With motorists regularly disregarding every traffic law on the books, the streets of downtown Seattle can feel a bit like the Wild West these days. Adding to that feeling, we now have angry civilians dispensing vigilante justice.

It started with one woman who got fed up watching drivers clog up a downtown bus-only lane. So she got into the street, waving cars back into the appropriate lane. A video of it went viral, at least locally, and it inspired more folks to do the same.

While the Seattle Police Department (SPD) frowns on this traffic vigilantism, it’s clear from the footage why people are taking to the street: You see a steady stream of drivers who don’t think twice about using the bus lane. And if you spend any time downtown, you know that bus-lane violations are just the tip of the iceberg. Drivers block intersections, ignore red lights and generally treat traffic laws as mere suggestions.

But it’s not hard to figure out why motorists feel so emboldened lately. They don’t think they’re going to get caught, and by and large, they’re right.

Last year, only 27,600 tickets were issued to Seattle motorists for traffic infractions, according to data from the Seattle Municipal Court. That’s down about 18% from 2017, when about 33,700 tickets were written. If you go back to 2015, when 48,800 drivers got nabbed, the number has dropped by 43%.

Ticketing for many of the most common moving violations has declined by 40% or more since 2015. These include inattention to driving and disobeying a traffic-control device (running a red light, for example). Tickets for exceeding the speed limit dropped by more than half.


For pedestrians, trying to cross the street in downtown Seattle can be like an obstacle course, weaving through cars that “block the box.” It’s also a major cause of gridlock. But as common as it is, the number of tickets written for this violation in 2018 was roughly 100. That number’s also gone down from previous years.

Some types of violations have increased. The number of tickets for using a cellphone while driving, for example, more than doubled from 2016.

The violation for driving in a bus-only lane is combined with carpool-lane violations. For this infraction, there were fewer than 900 tickets written last year, court records show. That’s down from 1,300 from the year before, a 33% decline.

It appears that the bulk of the tickets issued for this infraction were not given to drivers riding in the bus-only lane, but rather to those illegally using a carpool lane. The top two locations where motorists got nabbed are in downtown Seattle: Ninth Avenue at Pike Street, and Fifth Avenue between Columbia and Cherry Streets. In both of these locations, there are carpool lanes coming of off I-5. But another hot spot for this infraction is the West Seattle Bridge, which does have bus-only lanes.

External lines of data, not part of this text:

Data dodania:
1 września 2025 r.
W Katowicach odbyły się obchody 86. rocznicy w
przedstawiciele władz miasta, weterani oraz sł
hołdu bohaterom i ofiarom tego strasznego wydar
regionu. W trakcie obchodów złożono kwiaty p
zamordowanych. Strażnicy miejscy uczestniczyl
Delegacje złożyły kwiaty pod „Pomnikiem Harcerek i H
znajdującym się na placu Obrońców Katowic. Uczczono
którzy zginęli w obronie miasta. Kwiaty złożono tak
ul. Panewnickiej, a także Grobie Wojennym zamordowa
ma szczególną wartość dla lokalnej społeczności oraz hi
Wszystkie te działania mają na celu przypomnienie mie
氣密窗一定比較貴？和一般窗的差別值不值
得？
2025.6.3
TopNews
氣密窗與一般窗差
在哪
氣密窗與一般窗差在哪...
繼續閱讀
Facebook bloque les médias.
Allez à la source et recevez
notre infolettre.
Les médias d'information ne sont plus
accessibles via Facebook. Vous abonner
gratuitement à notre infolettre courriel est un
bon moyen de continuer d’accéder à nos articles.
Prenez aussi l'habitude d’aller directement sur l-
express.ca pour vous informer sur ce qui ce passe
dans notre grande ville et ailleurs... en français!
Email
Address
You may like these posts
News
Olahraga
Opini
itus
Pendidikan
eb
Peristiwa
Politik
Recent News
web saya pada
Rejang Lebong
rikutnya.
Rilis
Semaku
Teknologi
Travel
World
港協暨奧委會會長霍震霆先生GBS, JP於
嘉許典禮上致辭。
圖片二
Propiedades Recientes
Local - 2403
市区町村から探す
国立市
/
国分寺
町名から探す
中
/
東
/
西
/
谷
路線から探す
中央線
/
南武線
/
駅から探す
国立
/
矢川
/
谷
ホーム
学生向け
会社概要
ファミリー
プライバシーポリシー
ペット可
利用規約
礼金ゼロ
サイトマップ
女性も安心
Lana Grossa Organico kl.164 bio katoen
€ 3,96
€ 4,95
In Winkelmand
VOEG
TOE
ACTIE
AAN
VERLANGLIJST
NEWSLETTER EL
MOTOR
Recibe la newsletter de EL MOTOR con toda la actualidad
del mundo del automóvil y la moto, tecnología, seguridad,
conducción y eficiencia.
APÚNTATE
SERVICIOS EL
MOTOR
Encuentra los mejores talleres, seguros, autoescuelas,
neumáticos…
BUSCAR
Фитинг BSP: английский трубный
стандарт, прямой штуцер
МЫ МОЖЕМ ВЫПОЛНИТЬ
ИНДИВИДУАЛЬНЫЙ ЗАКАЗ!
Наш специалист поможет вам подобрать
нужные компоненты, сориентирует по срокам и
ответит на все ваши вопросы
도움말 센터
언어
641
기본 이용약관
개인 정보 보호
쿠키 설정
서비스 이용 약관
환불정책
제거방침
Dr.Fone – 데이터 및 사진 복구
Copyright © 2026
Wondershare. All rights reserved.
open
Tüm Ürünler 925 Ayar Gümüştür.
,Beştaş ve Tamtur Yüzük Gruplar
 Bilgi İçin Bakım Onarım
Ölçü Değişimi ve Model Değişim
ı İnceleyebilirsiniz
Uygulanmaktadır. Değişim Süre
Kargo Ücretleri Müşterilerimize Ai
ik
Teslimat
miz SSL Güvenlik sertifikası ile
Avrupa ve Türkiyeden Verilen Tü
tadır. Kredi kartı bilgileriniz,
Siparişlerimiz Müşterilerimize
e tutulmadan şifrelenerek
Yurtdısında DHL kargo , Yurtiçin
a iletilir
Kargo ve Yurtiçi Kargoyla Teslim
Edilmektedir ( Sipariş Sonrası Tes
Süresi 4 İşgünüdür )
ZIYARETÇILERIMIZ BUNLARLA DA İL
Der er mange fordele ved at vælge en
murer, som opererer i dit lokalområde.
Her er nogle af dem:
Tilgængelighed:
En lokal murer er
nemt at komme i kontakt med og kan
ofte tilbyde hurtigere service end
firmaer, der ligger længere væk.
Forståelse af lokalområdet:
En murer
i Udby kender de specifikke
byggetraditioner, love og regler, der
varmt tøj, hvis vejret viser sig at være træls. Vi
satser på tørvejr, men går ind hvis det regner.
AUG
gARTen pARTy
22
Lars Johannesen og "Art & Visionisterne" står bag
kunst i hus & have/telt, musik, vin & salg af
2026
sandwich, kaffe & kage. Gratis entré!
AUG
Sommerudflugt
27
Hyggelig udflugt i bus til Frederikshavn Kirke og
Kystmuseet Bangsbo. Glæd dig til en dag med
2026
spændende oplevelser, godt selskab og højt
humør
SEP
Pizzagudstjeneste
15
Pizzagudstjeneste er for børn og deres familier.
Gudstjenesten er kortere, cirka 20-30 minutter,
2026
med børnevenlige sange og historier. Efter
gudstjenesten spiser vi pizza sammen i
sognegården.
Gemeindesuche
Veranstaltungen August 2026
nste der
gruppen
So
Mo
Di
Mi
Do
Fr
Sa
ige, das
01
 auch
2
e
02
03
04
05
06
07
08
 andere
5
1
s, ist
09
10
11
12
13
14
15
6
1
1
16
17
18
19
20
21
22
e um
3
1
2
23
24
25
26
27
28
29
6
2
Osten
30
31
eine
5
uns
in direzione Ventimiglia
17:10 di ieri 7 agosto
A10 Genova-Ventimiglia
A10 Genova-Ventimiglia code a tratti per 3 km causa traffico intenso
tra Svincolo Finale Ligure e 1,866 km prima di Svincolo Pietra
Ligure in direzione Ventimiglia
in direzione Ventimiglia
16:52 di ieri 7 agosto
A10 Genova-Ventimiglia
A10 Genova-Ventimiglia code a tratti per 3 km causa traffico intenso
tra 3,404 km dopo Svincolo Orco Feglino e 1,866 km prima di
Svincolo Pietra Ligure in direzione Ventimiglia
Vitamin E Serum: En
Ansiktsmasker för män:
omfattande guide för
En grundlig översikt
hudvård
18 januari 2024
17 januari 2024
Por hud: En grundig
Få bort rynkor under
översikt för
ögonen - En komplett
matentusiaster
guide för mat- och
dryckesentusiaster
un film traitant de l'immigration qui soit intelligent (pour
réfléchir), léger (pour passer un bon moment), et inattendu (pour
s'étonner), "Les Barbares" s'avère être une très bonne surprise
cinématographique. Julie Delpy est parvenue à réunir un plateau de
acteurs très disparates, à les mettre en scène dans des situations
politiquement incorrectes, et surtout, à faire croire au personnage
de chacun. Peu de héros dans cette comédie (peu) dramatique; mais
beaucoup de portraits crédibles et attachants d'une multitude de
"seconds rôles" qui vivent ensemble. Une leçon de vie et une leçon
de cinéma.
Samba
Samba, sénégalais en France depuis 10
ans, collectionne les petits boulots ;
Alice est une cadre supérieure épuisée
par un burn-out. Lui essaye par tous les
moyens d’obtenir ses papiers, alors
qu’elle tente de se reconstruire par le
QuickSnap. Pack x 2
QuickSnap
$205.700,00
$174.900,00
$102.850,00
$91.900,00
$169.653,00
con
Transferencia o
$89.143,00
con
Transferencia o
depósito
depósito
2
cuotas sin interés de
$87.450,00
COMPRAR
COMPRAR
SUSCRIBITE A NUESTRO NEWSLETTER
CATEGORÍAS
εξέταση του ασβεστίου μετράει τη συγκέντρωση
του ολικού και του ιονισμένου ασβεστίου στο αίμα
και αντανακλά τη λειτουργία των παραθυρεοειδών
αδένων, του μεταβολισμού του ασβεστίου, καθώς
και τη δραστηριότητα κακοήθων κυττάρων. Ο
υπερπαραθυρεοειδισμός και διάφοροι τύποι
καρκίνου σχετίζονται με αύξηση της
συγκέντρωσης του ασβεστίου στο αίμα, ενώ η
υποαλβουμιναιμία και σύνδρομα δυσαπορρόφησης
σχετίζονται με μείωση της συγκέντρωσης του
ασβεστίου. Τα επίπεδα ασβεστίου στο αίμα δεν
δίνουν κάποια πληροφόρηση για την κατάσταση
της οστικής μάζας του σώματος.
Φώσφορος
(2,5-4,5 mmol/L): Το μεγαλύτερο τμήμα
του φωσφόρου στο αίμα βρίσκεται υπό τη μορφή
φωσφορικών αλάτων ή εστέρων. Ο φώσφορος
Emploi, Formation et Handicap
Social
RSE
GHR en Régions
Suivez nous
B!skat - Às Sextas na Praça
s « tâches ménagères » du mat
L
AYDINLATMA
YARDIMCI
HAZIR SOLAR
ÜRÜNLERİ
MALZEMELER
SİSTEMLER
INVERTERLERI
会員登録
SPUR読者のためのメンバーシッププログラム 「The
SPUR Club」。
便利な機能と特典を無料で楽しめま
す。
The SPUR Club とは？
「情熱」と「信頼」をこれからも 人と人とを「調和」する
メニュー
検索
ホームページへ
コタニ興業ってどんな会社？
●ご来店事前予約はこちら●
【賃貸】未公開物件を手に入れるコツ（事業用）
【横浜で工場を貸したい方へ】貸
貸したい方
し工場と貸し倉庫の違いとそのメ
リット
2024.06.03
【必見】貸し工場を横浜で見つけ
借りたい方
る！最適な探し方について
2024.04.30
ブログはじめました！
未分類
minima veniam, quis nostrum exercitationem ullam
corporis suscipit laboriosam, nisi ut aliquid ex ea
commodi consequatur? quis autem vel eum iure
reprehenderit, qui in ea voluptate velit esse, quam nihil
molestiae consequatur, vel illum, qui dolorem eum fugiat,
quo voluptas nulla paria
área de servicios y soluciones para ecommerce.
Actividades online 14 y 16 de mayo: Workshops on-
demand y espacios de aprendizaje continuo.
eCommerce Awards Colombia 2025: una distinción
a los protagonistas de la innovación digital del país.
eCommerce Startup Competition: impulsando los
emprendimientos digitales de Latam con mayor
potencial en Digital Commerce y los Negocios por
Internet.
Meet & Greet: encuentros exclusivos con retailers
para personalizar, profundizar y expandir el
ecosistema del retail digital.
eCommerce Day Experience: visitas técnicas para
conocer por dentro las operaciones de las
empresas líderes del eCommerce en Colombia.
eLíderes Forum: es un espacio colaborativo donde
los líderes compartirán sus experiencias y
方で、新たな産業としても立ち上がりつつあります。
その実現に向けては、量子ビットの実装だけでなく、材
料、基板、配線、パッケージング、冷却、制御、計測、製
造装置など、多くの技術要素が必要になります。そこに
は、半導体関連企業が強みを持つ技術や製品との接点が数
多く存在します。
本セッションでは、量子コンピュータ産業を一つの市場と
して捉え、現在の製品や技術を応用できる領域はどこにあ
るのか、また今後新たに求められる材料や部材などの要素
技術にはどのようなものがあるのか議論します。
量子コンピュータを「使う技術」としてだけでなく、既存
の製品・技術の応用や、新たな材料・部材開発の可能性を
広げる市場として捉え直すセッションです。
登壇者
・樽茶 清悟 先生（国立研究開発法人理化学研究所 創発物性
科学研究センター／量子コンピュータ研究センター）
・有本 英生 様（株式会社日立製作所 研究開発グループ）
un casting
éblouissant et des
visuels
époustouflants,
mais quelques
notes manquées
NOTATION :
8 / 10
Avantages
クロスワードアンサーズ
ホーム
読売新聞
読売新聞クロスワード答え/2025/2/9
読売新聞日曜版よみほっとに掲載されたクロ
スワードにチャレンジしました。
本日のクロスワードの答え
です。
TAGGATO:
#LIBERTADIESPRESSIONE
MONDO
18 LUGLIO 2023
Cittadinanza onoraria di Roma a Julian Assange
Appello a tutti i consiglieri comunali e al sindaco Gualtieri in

Seattle officials have said there’s nowhere for officers to pull over cars that use the bus-only lane, so enforcing the law would just slow traffic down even more. A bill to allow Seattle to use the cameras to enforce crosswalks and bus lanes failed to pass this year’s legislative session.

A spokesperson for the SPD, Jonah Spangenthal-Lee, said in an email that officers in the traffic units have taken on more responsibilities recently. For example, traffic officers are deployed for special events — parades, demonstrations, sports games, large concerts — which have pulled them away from regular duties. Also, for the last several years, officers have been tasked with collision investigations, which take a lot of time.


“Because Traffic Units have taken on roles at events and in handling collisions to ensure patrol units are available,” Spangethal-Lee said, “there has been an overall reduction in hours spent conducting traffic enforcement.”

These are pretty much the same explanation offered by the SPD when I interviewed them for a column I wrote in 2017 about the downward trend in traffic tickets. But since then, the number of citations has dwindled even more. SPD did not offer any further explanation for the sharp drop last year.

When I spoke with representatives at the SPD in 2017, one point they made was that bad driving was not among the top law-enforcement concerns for most city residents, according to a large survey conducted by Seattle University’s Department of Criminal Justice in 2016. The survey showed just 10 city neighborhoods where bad driving ranked among the top five issues.

But the recent examples of traffic vigilantism may point to a change in attitude, at least among people who live or work in the most congested areas of the city. Bad driving is not just rude — it’s making it harder for everyone to get where they need to go, and it endangers pedestrians and cyclists. In short, bad driving has become a quality-of-life issue in downtown Seattle.

So now SPD is responding, and we may have to thank the “bus-lane woman” for this bit of good news: According to Spangethal-Lee, starting this month, the SPD will work with the Seattle Department of Transportation to prioritize enforcement in downtown bus lanes during peak travel times.

Correction: An earlier version of this column incorrectly stated the percent decrease in the number of tickets issued by the Seattle Police. The correct decline is 43% since 2015, and 18% since 2017.